Lucas drew himself up to his full height. “I specifically said we were here at US Commander Cross’s request to track down this dog.”
“The dog went nuts,” she said hurriedly. “He started attacking everyone. As it happened, we had one of the better dog trainers in the area here, and he said he would take him until you got here.”
At that Lucas seemed to relax. “Where is Top Hat? I can pick him up right now.”
She pointed to the bottom of the letter. “There’s a phone number.”
Lucas pulled out his phone and dialed the number. As it rang, he asked the woman before him, “When did he pick up the dog?”
“Two days ago.”
Tanya stood beside Lucas as he waited for someone to answer the call.

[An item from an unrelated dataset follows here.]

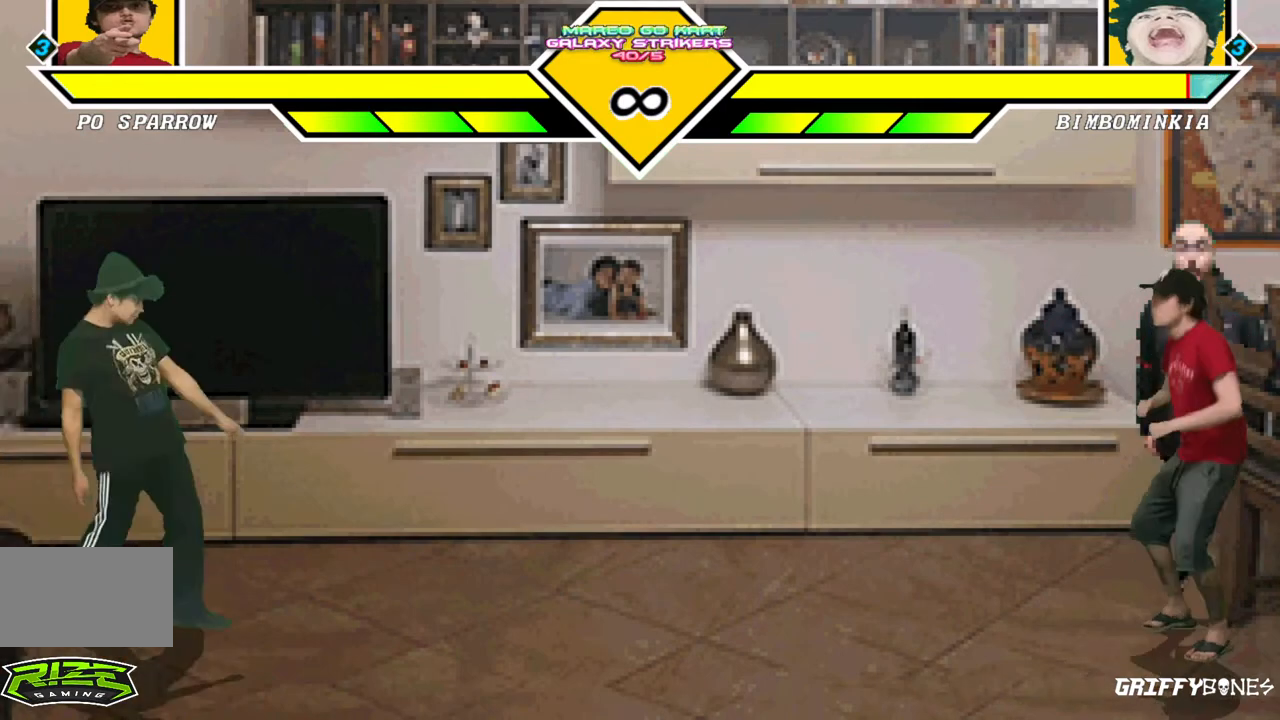
{"dt_ms": 500, "buttons": [], "events": [[17, "DPAD_LEFT", "down"], [100, "DPAD_DOWN", "up"], [117, "CROSS", "down"], [167, "DPAD_LEFT", "up"], [200, "CROSS", "up"]]}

“Pull up this address please, Tanya,” Lucas said, showing her the note. “Find out how far he is from here.”
She nodded.
When someone spoke on the other end, Lucas said, “This is Lucas Scott. I’m here to pick up Top Hat, the shepherd you collected from the rescue center. I believe you’re holding him for me.”
“Well, that would be nice,” the voice said.
The lady behind the counter was close enough to hear that much. Tanya leaned in closer.
Realizing they were trying to listen in, Lucas hit Speaker and placed his phone on the counter so all three could hear.
The voice continued, “But he escaped yesterday morning. We’ve been looking for him since then.”